What is expected of me?


...As a student

The Student Charter sets out what is expected of you generally as a USW student (and what to expect from the University).

...On my course?

In terms of the learning and development associated with your course, look at the course and module aims, learning outcomes and assessment criteria:

  • on your Blackboard modules
  • on the Modules and Course Information database (ICIS) (search by course or module)
  • by asking your course leader and module tutors.

This will lay out what you are expected to achieve and will give you summary of the course and modules content.

If something doesn't seem right for your course, or is not clear, contact your course leader.

You may notice that your course structure refers to Level 4, 5 and 6 modules. As a second year undergraduate student, you are expected to achieve at Level 5. 

What does it mean by levels?

An undergraduate degree has 3 levels generally split across 3 years (full-time):

  • Year 1 – level 4
  • Year 2 – level 5
  • Year 3 – level 6

These levels are part of the Credit and Qualifications Framework for Wales (CQFW). There are similar frameworks you can make comparisons with across the UK and Europe. (More information if you’re interested is on this page).

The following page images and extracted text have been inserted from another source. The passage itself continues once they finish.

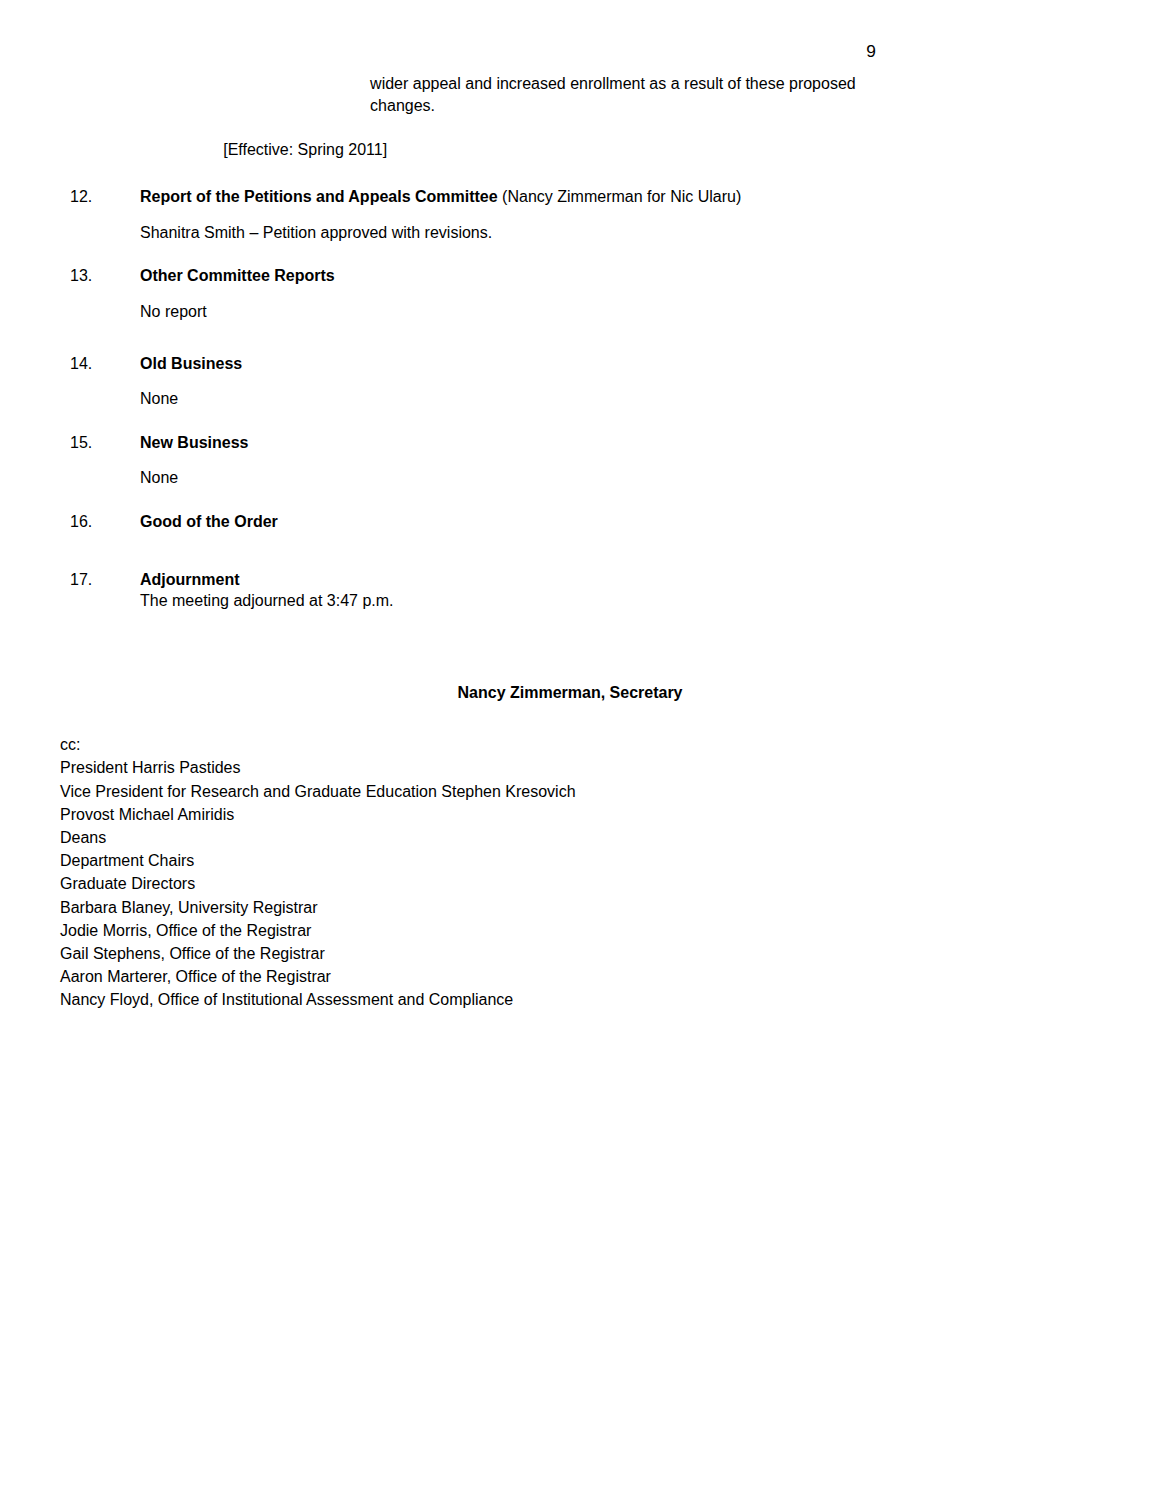9
wider appeal and increased enrollment as a result of these proposed changes.
[Effective: Spring 2011]
12.
Report of the Petitions and Appeals Committee (Nancy Zimmerman for Nic Ularu)
Shanitra Smith – Petition approved with revisions.
13.
Other Committee Reports
No report
14.
Old Business
None
15.
New Business
None
16.
Good of the Order
17.
Adjournment
The meeting adjourned at 3:47 p.m.
Nancy Zimmerman, Secretary
cc:
President Harris Pastides
Vice President for Research and Graduate Education Stephen Kresovich
Provost Michael Amiridis
Deans
Department Chairs
Graduate Directors
Barbara Blaney, University Registrar
Jodie Morris, Office of the Registrar
Gail Stephens, Office of the Registrar
Aaron Marterer, Office of the Registrar
Nancy Floyd, Office of Institutional Assessment and Compliance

The level tells learners and employers how challenging the learning achievement is, and indicates progression as well as achievement. The higher the level, the more difficult the qualification is. So at level 5 you will be expected to do more than you did at level 4.

You may find this Fan diagram (PDF) provided by CQFW a helpful visual guide. 


So what am I expected to achieve at level 5 (year 2)?

In summary, Level 5 achievement:

CQFW Quote

Below is a breakdown of what you are expected to achieve at level 5 - speak to your course leader for examples on how this relates specifically to your course:

Knowledge & understanding

  • Use practical, theoretical or technological understanding to find ways forward in broadly-defined, complex contexts.
  • Analyse, interpret and evaluate relevant information, concepts and ideas.
  • Be aware of the nature and scope of the area of study or work.
  • Understand different perspectives, approaches or schools of thought and the reasoning behind them.

Application and action 

  • Address broadly-defined, complex problems.
  • Determine, adapt and use appropriate methods and skills.
  • Use relevant research or development to inform actions.
  • Evaluate actions, methods and results

Autonomy and accountability 

  • Take responsibility for planning and developing courses of action, including where relevant, responsibility for the work of others.
  • Exercise autonomy and judgement within broad parameters.

You can see how this is different from your first year (level 4) by comparing it to Level 4 and 6.